§ **TRECHO SELECIONADO**:
++++++
3 Proposta de investigação dialógico-textual: extratexto, intratexto e intertexto
Como não há fronteiras entre a polifonia, o dialogismo e a intertextualidade, estes são abordados numa ótica de inter-relação, que direciona os diálogos entre os textos, lembrando que o dialogismo e a polifonia prevalecem sobre a intertextualidade. Segundo Koch (2002, p. 68) todo o caso de intertextualidade é polifônico e dialógico, mas nem todo caso de polifonia e dialogia se constitui em intertextualidade, porque nem sempre pode ser visualizado na relação textual.
Seus conceitos de superioridade são evidenciados no entrecruzamento dos três elementos, que não se confundem, mas estabelecem uma reunião de vozes discursivas independentes e muitas vezes polêmicas (polifônico), promovendo a arte do diálogo reproduzida nas ideias dos sujeitos que constituem a linguagem (dialógico), gerando mecanismos que encontram no diálogo entre diferentes discursos o seu modo de conceber a composição textual (intertextual), deste modo, “o discurso citado é o discurso no discurso, a enunciação na enunciação, mas é, ao mesmo tempo, um discurso sobre o discurso, uma enunciação sobre a enunciação” (BAKHTIN, 1995, p.144).
++++++
§ **TRECHO DA FONTE**:
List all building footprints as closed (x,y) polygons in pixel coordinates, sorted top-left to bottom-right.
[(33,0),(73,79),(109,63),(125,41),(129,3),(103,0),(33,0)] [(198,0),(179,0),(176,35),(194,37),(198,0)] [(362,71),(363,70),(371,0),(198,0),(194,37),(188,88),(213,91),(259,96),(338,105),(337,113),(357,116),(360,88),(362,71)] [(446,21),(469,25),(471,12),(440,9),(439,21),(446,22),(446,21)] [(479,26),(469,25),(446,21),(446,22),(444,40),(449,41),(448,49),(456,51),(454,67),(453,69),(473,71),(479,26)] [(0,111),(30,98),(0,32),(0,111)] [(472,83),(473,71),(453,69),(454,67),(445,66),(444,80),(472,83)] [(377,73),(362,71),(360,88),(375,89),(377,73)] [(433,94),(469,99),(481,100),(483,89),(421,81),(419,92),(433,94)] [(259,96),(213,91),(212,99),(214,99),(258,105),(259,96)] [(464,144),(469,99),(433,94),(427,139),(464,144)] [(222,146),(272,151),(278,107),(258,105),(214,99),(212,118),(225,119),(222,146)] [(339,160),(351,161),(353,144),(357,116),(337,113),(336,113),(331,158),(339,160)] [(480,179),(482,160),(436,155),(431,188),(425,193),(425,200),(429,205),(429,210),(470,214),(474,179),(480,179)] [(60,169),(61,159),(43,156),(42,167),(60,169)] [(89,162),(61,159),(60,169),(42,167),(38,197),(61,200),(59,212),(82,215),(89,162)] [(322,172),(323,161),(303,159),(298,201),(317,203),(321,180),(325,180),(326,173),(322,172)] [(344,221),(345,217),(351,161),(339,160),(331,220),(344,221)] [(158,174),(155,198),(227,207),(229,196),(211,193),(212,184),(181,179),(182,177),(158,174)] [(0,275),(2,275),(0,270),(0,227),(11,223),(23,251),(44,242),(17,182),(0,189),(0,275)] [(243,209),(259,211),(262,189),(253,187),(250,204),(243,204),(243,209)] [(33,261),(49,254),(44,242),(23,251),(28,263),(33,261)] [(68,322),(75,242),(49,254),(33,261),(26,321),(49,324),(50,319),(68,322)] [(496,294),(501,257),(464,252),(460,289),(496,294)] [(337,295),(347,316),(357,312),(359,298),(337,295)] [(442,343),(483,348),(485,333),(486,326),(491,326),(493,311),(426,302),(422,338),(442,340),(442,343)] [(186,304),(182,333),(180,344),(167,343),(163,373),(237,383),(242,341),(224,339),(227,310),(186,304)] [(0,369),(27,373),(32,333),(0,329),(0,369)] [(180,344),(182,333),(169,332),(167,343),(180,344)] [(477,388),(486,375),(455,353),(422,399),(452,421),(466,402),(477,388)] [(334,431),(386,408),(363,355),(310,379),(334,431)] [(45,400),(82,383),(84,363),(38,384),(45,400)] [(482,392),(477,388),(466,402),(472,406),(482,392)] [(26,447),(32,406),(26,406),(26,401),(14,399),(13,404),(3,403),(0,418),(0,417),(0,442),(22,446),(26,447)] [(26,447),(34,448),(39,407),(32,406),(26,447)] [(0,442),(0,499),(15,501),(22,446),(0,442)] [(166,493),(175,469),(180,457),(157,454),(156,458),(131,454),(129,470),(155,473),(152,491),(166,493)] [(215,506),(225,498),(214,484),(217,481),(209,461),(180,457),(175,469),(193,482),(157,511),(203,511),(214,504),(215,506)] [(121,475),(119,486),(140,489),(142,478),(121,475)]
++++++
§ **LISTA DE TAREFAS**:
A – De acordo com o trecho selecionado, quais conceitos prevalecem sobre a intertextualidade?
B – Explique por que, segundo Koch no trecho selecionado, nem todo caso de polifonia e dialogia se constitui em intertextualidade.

§ **OS RESULTADOS**:
A – O dialogismo e a polifonia.

B – Nem todo caso de polifonia e dialogia é intertextualidade porque nem sempre pode ser visualizado na relação textual. Já todo caso de intertextualidade é polifônico e dialógico.